Ballarat could soon see its population rise under a new federal government plan for decongestion in major cities.
Population and Urban Infrastructure Minister Alan Tudge said this decentralisation is necessary, as growth in cities like Melbourne and Sydney had exceeded projections by 100 per cent in the past decade.
“The key issue here is the distribution of the growth rather than the growth number,” he said on ABC Breakfast on Tuesday morning.
“If we had a better distribution of the growth, we wouldn't have quite the same pressure that we have on Melbourne and Sydney and south-east Queensland.”
Mr Tudge said certain regional areas were “crying out for more workers”, which this plan would deliver.

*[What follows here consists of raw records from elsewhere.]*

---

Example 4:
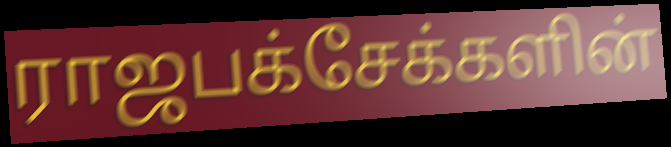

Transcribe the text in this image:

ராஜபக்சேக்களின்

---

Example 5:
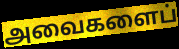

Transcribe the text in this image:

அவைகளைப்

Gorton member Brendan O'Connor has hit out at the proposal, saying there needed to be an independent panel to investigate labour shortages in these regional and rural areas to assess the impact of temporary foreign workers on Australian job hunters.
“Clearly, the idea that you just move people around out of capital cities – particularly when there are not job opportunities in those regions – is not a sufficient plan to ease congestion in our cities,” he said.

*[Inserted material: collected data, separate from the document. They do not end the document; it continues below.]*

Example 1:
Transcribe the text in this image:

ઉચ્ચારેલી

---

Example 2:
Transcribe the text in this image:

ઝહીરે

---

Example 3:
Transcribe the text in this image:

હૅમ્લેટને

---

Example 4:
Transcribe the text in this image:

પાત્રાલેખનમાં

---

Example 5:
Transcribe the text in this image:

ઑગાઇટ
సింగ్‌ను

“We need a much more considered approach to easing infrastructure pressures.”
Victorian Premier Daniel Andrews has lent his voice to the debate, saying he is “not about telling people where they should live.”
Sixty per cent of Australia’s population growth comes from migrants, with almost 90 per cent of skilled migrant workers gravitating to Sydney and Melbourne.

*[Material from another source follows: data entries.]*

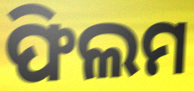
ଫିଲମ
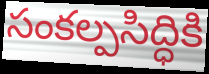
సంకల్పసిద్ధికి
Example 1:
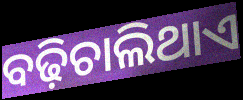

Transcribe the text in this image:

ବଢ଼ିଚାଲିଥାଏ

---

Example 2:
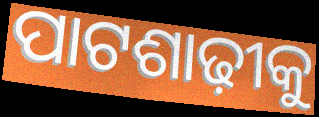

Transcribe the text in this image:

ପାଟଶାଢ଼ୀକୁ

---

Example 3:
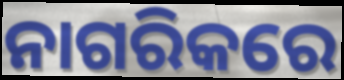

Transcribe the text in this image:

ନାଗରିକରେ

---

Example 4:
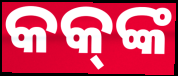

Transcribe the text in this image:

କକ୍‌ଙ୍କ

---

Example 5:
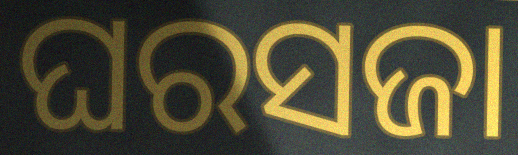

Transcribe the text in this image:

ଘରସଜା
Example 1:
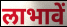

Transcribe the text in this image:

लाभावें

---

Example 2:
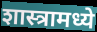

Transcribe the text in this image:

शास्त्रामध्ये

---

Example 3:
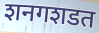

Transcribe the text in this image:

शनगशडत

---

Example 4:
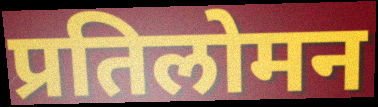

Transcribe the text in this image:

प्रतिलोमन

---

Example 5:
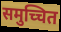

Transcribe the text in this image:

समुच्चित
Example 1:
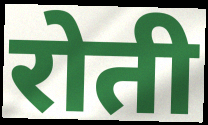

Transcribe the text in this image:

रोती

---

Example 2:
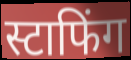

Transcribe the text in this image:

स्टाफिंग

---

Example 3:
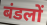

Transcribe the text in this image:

बंडलों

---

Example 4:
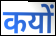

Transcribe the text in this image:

कयों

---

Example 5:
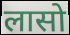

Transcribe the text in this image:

लासो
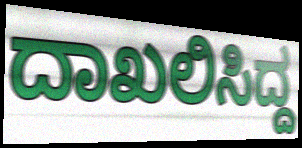
ದಾಖಲಿಸಿದ್ದ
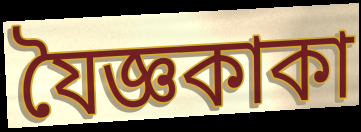
যৈজ্ঞকাকা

City of Ballarat’s director of community development Neville Ivey has endorsed the plans, saying “this is just one of a number of initiatives which has been developed to ensure cultural diversity is used as an advantage to assure community harmony, a sense of belong and a place for all.”
“Ballarat as a whole welcomes and embraces the idea of our city as a progressive settlement destination and we have not shied away from our intentions to be a leading regional settlement destination,” he said.
Mr Ivey also pointed towards an influx of both skilled and unskilled workers as a large positive to fill job voids.
Under Mr Tudge’s proposal, some migrants may be forced to live outside of major metropolitan cities like Melbourne for up to five years.